Task directions. Transcribe every line of text in the data below without any changes, omitting the pictures from your answer.

[Start of section]

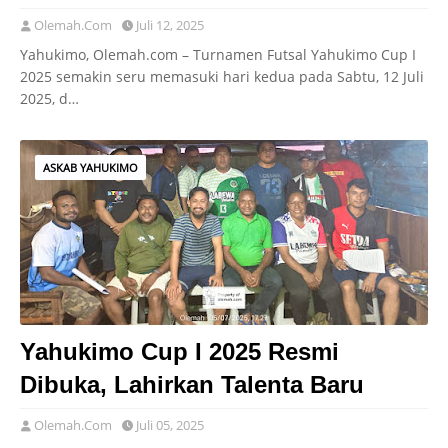
Olemah.Com
Juli 12, 2025
Yahukimo, Olemah.com – Turnamen Futsal Yahukimo Cup I
2025 semakin seru memasuki hari kedua pada Sabtu, 12 Juli
2025, d…
ASKAB YAHUKIMO
Yahukimo Cup I 2025 Resmi
Dibuka, Lahirkan Talenta Baru
Olemah.Com
Juli 05, 2025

[End of section]

Response area.
Olemah.Com
Juli 12, 2025
Yahukimo, Olemah.com – Turnamen Futsal Yahukimo Cup I
2025 semakin seru memasuki hari kedua pada Sabtu, 12 Juli
2025, d…
ASKAB YAHUKIMO
Yahukimo Cup I 2025 Resmi
Dibuka, Lahirkan Talenta Baru
Olemah.Com
Juli 05, 2025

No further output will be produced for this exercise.